Every so I often I find the synopsis of a nonfiction book intriguing. I admit that I don’t read that many of them and most of them are historical in nature but sometimes one just appeals and such was the case with Feeding the People by Rebecca Earle.
About Feeding the People:
Potatoes are the world’s fourth most important food crop, yet they were unknown to most of humanity before 1500. Feeding the People traces the global journey of this popular foodstuff from the Andes to everywhere. The potato’s global history reveals the ways in which our ideas about eating are entangled with the emergence of capitalism and its celebration of the free market. It also reminds us that ordinary people make history in ways that continue to shape our lives. Feeding the People tells the story of how eating became part of statecraft, and provides a new account of the global spread of one of the world’s most successful foods.
About the Author:
Rebecca Earle is Professor of History at the University of Warwick
Did you ever stop to consider the potato? I mean, almost everyone loves potatoes. Of course I am married to a man that could care less about them where I could eat them day and night – in fact potatoes are my go/to comfort food. But truthfully, I never really gave them much thought beyond all the different ways I can cook them. But there is more to the potato than how much you enjoy eating them.
From their origin in Peru. the potato traveled to Europe with the Spanish and from there they made their way to Ireland. From there it took a while for the spud to spread throughout the rest of Europe. What surprised me is that the country that consumes the most potatoes is … CHINA. That I did not expect. Idaho is the largest producer of potatoes in the US but they weren’t cultivated there until 1836. China is the largest producer worldwide. Now you have some potato trivia for coctail parties.
But the power of the potato is nothing to shake a French fry at; like any food commodity there is money to be made a many points from planting to selling and that money drives the politics of the potato. It was interesting to read more about what goes on between the planting of the potato and its appearance at the store or in the farmer’s market.

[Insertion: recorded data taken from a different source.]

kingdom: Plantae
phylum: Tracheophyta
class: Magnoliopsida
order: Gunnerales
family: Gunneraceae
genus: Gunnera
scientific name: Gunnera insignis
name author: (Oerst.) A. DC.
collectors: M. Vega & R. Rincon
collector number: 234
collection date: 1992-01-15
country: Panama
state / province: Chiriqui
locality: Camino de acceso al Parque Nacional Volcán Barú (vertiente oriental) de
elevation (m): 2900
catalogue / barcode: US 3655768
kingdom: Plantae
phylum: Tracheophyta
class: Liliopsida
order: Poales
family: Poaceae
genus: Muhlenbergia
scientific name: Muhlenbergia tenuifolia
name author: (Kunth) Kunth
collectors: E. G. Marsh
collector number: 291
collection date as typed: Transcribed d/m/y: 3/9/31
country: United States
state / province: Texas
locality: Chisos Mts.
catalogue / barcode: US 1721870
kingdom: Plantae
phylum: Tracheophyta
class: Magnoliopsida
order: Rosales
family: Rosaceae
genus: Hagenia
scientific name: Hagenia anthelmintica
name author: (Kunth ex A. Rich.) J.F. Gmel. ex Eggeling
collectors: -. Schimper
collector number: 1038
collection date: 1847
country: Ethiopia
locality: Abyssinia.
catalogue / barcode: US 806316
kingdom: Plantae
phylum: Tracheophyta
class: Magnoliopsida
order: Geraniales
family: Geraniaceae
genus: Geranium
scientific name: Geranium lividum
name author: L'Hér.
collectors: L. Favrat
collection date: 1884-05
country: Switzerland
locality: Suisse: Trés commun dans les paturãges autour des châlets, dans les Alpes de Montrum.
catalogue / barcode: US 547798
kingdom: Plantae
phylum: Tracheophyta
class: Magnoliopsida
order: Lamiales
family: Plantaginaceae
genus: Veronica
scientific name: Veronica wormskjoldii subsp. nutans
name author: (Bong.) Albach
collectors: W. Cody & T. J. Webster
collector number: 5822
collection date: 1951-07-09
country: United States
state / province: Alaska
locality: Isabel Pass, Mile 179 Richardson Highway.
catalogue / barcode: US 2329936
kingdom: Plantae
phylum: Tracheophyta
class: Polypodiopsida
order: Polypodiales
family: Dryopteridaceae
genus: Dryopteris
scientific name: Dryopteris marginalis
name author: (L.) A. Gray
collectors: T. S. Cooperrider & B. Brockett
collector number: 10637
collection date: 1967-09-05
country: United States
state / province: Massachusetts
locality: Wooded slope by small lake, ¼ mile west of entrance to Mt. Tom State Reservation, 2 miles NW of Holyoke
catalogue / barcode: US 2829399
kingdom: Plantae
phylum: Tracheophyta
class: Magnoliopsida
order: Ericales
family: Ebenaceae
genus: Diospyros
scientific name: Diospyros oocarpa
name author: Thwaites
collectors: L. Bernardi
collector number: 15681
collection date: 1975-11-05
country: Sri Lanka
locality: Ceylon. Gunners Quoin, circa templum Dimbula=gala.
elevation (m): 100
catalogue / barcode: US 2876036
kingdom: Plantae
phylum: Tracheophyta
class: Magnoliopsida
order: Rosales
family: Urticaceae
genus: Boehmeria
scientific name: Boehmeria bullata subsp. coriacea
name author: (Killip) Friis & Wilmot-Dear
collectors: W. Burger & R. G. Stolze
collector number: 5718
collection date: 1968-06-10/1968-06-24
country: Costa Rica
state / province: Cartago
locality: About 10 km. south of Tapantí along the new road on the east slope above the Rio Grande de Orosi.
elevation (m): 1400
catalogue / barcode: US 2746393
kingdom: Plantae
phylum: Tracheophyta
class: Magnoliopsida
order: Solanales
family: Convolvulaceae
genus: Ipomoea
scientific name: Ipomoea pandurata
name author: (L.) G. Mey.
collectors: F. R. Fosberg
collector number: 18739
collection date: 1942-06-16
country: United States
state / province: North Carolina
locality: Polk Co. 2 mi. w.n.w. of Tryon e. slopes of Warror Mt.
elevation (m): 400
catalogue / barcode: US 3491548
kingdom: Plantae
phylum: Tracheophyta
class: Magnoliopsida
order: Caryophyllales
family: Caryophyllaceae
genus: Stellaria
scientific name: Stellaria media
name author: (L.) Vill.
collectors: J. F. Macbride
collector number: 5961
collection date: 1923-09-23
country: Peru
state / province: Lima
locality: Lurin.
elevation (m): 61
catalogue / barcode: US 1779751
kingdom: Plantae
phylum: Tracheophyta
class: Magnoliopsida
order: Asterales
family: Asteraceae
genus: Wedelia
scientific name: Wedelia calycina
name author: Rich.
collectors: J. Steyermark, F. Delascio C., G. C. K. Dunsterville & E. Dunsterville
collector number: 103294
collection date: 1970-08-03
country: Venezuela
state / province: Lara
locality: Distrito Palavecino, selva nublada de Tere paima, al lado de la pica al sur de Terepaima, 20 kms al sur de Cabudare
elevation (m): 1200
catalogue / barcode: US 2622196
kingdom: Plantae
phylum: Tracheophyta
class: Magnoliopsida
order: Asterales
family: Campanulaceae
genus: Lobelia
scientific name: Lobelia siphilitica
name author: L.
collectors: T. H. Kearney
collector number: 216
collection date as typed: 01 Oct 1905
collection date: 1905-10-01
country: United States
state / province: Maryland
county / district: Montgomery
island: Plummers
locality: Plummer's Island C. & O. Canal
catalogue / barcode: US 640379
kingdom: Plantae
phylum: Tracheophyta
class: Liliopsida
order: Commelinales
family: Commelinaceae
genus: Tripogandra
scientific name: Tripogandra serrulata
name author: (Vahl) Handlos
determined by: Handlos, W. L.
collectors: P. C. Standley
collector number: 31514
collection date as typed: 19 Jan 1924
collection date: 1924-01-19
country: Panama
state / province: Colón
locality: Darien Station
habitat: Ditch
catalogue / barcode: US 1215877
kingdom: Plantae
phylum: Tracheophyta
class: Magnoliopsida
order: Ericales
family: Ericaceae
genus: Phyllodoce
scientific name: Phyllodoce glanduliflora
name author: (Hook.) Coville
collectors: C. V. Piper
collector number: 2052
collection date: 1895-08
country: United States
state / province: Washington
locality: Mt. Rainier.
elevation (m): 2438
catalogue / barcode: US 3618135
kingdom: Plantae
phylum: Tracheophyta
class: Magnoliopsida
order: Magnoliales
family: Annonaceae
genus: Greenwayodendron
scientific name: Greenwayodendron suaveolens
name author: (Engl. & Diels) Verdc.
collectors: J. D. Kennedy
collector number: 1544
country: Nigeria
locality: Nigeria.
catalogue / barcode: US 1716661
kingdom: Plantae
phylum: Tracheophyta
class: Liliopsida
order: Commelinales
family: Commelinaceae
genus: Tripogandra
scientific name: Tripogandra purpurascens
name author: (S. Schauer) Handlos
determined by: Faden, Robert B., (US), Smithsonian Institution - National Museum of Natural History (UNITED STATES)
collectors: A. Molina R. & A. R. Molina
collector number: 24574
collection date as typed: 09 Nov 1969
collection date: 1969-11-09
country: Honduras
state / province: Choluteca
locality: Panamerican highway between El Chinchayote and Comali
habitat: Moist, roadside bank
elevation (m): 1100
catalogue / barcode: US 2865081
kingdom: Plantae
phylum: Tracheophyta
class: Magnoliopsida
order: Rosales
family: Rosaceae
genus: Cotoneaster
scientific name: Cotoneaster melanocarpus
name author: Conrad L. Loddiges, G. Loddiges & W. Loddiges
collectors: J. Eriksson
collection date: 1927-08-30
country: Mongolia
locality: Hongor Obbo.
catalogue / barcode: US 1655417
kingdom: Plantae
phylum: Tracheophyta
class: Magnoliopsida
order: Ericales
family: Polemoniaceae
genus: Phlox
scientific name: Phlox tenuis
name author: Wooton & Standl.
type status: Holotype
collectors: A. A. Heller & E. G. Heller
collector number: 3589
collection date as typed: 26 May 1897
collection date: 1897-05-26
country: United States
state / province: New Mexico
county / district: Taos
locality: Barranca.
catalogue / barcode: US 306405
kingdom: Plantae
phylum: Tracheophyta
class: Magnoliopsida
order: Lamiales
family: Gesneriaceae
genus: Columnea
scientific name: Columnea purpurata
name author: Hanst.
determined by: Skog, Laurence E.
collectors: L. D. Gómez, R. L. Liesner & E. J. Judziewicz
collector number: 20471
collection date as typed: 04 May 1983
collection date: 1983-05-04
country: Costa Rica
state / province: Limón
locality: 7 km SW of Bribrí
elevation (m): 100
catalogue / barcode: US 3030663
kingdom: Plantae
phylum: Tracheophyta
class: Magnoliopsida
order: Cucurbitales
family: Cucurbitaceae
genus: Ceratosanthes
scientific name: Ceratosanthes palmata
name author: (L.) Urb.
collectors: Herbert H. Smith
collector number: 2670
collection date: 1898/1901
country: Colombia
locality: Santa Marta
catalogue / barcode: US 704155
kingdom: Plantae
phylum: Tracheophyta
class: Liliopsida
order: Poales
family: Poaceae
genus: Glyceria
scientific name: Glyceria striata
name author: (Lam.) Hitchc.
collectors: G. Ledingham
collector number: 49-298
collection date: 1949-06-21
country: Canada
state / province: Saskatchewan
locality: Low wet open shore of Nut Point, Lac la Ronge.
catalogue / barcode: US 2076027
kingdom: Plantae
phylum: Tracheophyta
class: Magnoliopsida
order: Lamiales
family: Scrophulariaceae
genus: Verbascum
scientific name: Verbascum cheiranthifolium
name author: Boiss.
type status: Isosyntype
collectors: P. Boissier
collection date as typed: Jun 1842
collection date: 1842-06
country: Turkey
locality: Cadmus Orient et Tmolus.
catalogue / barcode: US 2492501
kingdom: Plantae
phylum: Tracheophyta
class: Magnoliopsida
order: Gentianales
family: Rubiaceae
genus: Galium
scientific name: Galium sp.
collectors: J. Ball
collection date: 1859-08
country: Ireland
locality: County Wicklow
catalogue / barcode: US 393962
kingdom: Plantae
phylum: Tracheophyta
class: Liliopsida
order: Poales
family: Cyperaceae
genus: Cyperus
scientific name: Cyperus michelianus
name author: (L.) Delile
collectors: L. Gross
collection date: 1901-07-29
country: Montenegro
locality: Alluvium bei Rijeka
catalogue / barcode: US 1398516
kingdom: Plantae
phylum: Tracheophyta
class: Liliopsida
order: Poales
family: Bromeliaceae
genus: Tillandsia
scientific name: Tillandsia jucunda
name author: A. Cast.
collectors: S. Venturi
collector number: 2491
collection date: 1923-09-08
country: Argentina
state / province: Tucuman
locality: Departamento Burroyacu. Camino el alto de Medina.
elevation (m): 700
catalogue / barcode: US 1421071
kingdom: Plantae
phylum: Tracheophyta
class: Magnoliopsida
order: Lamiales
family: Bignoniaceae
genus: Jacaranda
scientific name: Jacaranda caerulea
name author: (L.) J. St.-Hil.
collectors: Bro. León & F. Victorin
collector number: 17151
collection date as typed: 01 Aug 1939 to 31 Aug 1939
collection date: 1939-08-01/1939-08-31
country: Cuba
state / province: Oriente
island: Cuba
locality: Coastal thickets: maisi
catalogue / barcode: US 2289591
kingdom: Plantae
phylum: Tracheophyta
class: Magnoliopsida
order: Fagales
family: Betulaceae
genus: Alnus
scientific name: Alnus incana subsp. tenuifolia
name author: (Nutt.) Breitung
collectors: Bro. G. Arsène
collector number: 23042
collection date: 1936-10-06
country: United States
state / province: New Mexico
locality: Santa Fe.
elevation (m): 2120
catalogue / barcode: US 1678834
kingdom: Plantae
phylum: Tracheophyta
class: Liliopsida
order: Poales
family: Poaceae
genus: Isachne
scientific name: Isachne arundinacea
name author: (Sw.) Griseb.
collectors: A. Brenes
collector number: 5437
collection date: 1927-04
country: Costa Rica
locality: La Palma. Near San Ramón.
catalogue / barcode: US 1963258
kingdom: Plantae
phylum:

Of course the potato has had it’s place in history from a staple food to bad years that led to the potato famine in Ireland. It’s a food that is eaten in just about every counry of the world but it’s also a food touted as inexpensive and useful for feeding large quantities of people for small quantities of money but that is not always the case and prices can fluctuate.
I found the book to be an interesting study in how a food stuff can be manipulated to suit purposes for financial or political gain.